By India analyst Vijay Rana |

Uttar Pradesh, India's most politically important state, has a new chief minister. And once again, caste is playing a major role in politics there.
 Mr Yadav is also faced with pressing economic problems |
Mulayam Singh Yadav, the new Chief Minister of Uttar Pradesh (UP), belongs to a backward caste known as the Yadavs.
But names can be deceptive. And many would say that the Yadavs are not backward at all.
They have been the biggest beneficiaries of a government policy of positive discrimination for the lower castes, which was implemented during the late 1980s.
Coming from the rural farming class, many of them also prospered during India's 'green revolution' in the 1970s.
As a result, many sociologists like to call them intermediate castes, rather then backwards.
Strong combination
Mulayam Singh's coalition government will be backed by two other important intermediate caste leaders - the Jat leader Chaudhry Ajit Singh, who is influential in western Uttar Pradesh and the Lodh Rajput leader, Kalyan Singh.
Kalyan Singh's followers are found in western and central UP.
In an earlier spell in power during the late 1980s, Mulayam Singh Yadav took a strict stand against the campaign by the Hindu nationalist Bharatiya Janata Party (BJP) to build a Hindu temple at the disputed Ayodhya religious site.

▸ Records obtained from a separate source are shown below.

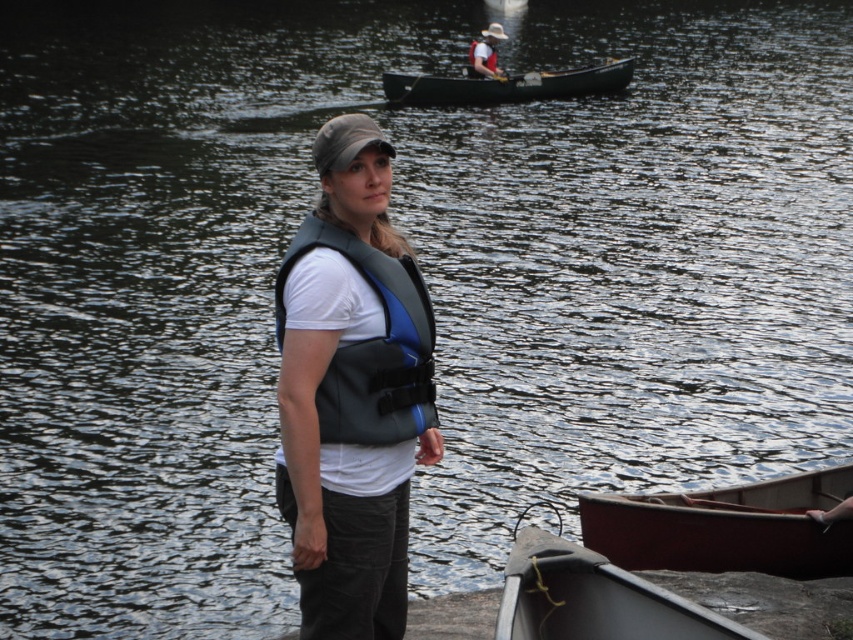
Is black plastic canoe at upper center to the left of white fabric baseball hat at upper center from the viewer's perspective?

Correct, you'll find black plastic canoe at upper center to the left of white fabric baseball hat at upper center.

Between point (593, 80) and point (485, 36), which one is positioned behind?

Positioned behind is point (485, 36).

Between point (444, 80) and point (490, 28), which one is positioned in front?

Positioned in front is point (444, 80).

You are a GUI agent. You are given a task and a screenshot of the screen. Output one action in this format:
    pyautogui.click(x=<x>, y=<y>)
    Task: Click on the black plastic canoe at upper center
    The height and width of the screenshot is (640, 853).
    Given the screenshot: What is the action you would take?
    pyautogui.click(x=505, y=84)

Measure the distance between point (718,563) and camera.

Point (718,563) and camera are 45.58 feet apart.

Who is positioned more to the left, smooth red canoe at lower right or matte blue life vest at upper center?

matte blue life vest at upper center

I want to click on smooth red canoe at lower right, so click(726, 528).

At what (x,y) coordinates should I click in order to perform the action: click on smooth red canoe at lower right. Please return your answer as a coordinate pair (x, y). The image size is (853, 640). Looking at the image, I should click on (726, 528).

Is point (329, 369) farther from viewer compared to point (486, 42)?

No, (329, 369) is closer to viewer.

Can you confirm if gray/blue fabric life jacket at center is smaller than blue fabric life jacket at upper center?

Correct, gray/blue fabric life jacket at center occupies less space than blue fabric life jacket at upper center.

Measure the distance between point (368, 268) and camera.

30.36 feet

Find the location of `gray/blue fabric life jacket at center`. gray/blue fabric life jacket at center is located at coordinates (370, 346).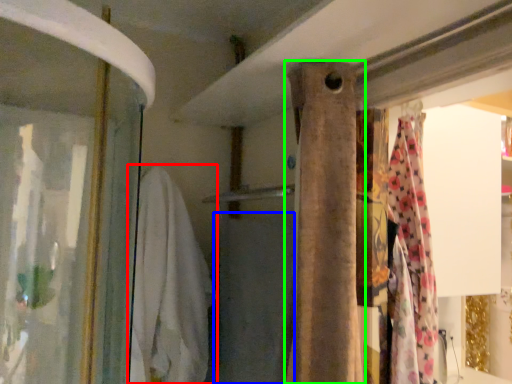
Question: Based on their relative distances, which object is nearer to clothing (highlighted by a red box)? Choose from bath towel (highlighted by a blue box) and curtain (highlighted by a green box).

Choices:
 (A) bath towel
 (B) curtain

Answer: (A)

His tough stance on Hindu hardliners pleased a lot of Muslims.
That explains why he has considerable support among Uttar Pradesh's vast Muslim population.
 Mr Yadav ordered police to confront Hindu extremists in Ayodhya |
India's influential Congress party has also backing him.
The combination of backward-caste Hindus and Muslims will prove hard to beat in any future elections.
In the neighbouring state of Bihar, former Chief Minister Laloo Prasad Yadav effectively used this combination to stay in power for more than 10 years.
But will Mulayam Singh Yadav be as good as Laloo Prasad Yadav at keeping his coalition together and his own deputies loyal?
His past record suggests not. He is a man of strong likes and dislikes.
Brutal politics
During his first spell as chief minister of Uttar Pradesh, he ordered police to fire on BJP supporters protesting in Ayodhya.
 Ms Mayawati - there is no love lost with Mr Yadav |
He also filled the state police with hundreds of recruits from his own caste.
His upper-caste critics derided him for being the chief minister of Yadavs and Muslims, rather than the chief minister of the people of Uttar Pradesh.
He was also mocked for what were seen to be his pro-Muslim policies.
Observers will wait to see if he acts differently this time.
Politics in Uttar Pradesh can be a brutal affair.
Mulayam Singh Yadav's first priority will be to deal with outgoing Chief Minister Mayawati.
She hated him and opened more than 100 court cases against him - many of them on false and flimsy evidence.
Revenge or reconstruction?
Now it is his turn to be in power. Some of the legislators who fled the state because of Ms Mayawati's harassment are now demanding revenge. Will Mulayam Singh Yadav oblige them?
Even before taking power he has mentioned the Taj Mahal Corridor scandal, involving an illegal project to build a shopping complex close to the famous monument.
Ms Mayawati has denied all knowledge of the project which had a budget of millions of rupees.
Mulayam Singh Yadav also has to deal with a severe economic crisis affecting Uttar Pradesh's population of 166 million.
The state has no money to pay the salaries of its employees.
Potholed roads, an intermittent electric supply, cities bursting with garbage and a soaring crime graph are testimony to what one local academic has described as the "withering away" of the state.
Mulayam Singh Yadav has a tough task ahead.
If he is preoccupied with punishing political rivals and rewarding coalition partners, he may find he is forced to overlook the real issues of governance.